3. Support with drawdown requests
For clients with a drawdown lifetime mortgage, you remain an important point of support.
Your role includes:
- Reminding clients how to access funds
- Reassessing suitability if circumstances have changed
- Documenting any further advice or illustrations
Our survey findings revealed a variety of approaches:
- Some advisers explain drawdown mechanics in detail at the initial appointment, ensuring clients fully understand the process before completion
- Others include drawdown prompts in annual communications, encouraging clients to get in touch if further funds are needed
- Advisers reminded clients that they must use existing reserve funds before applying for a further advance
While few advisers send dedicated drawdown mailings, most incorporate reminders into their annual advice cycle.
4. Optional interest or voluntary repayments
With more clients choosing plans that allow voluntary repayments or interest servicing, advisers can provide ongoing value by:
- Helping clients understand repayment allowances
- Reviewing affordability
- Supporting provider contact
Several advisers said they use completion emails to remind clients how payments can be made and who to contact- a simple step that helps be more supportive and anticipate their needs.
5. Planning for future needs and events
Clients’ needs might change and they may want to move to a new home, transfer the plan (portability), downsize or repay the loan or consider future inheritance or care needs.
You can support by:
- Reviewing early repayment charges or porting options
- Explaining how the plan fits into broader estate or care planning
- Referring to solicitors or specialists when needed
Our interview responses showed that many advisers treat these conversations as part of a broader annual or bi-annual review process, ensuring clients always have an up-to-date understanding of their options.
Tools and tips for better post-completion support
To deliver post-completion care efficiently, consider:
- CRM and calendar reminders for annual or six-month check-ins
- A structured post-completion client pack
- Client-friendly tools (e.g., interest or repayment calculators)
- Using a sourcing platform for notes, drawdown tracking, and comparisons
- Periodic marketing updates when new products or rates become relevant - something several advisers already do with bespoke mailings or rate alerts
Our interviews revealed a divide on newsletters: some firms send periodic marketing campaigns, while others are planning to introduce newsletters in the near future.

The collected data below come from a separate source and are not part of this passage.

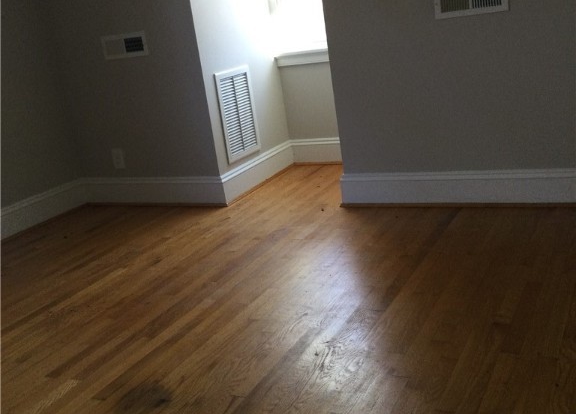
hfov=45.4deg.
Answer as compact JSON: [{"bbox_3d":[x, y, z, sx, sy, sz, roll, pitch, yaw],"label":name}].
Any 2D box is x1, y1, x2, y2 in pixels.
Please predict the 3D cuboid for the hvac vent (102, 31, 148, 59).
[{"bbox_3d":[-1.010,-0.997,4.267,0.338,0.143,0.020,0,18,27],"label":"hvac vent"}]

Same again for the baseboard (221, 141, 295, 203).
[{"bbox_3d":[-0.178,-0.252,4.670,0.025,0.187,0.967,0,18,27],"label":"baseboard"}]

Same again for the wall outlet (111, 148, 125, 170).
[{"bbox_3d":[-1.126,-0.321,4.579,0.079,0.127,0.012,0,18,27],"label":"wall outlet"}]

If done well, newsletters can be a low-effort way to keep in touch with clients.
Your ongoing compliance obligations
Even after the product completes, the FCA expects advisers to treat clients fairly and uphold high communication standards.
Key duties include:
- Clear, ongoing communication
- Support for vulnerable clients
- Documentation of all interactions
- Suitability reviews where necessary
Poor post-completion management increases the risk of complaints, client confusion, and regulatory scrutiny - particularly if clients later feel they didn’t understand the long-term impact of their plan.
Final thoughts: completion is just the start
The equity release journey doesn’t stop when funds are released - and neither should your relationship with your client. By staying involved and offering clear, ongoing support, you:
- Protect your clients
- Uphold regulatory standards
- Encourage referrals and long-term loyalty
- Position yourself as a trusted specialist in later life advice
Our adviser questionnaire showed that many advisers already go above and beyond with structured calls, annual reviews, marketing updates, and personalised follow-up - offering you a strong blueprint if you’re looking to strengthen your post-completion process.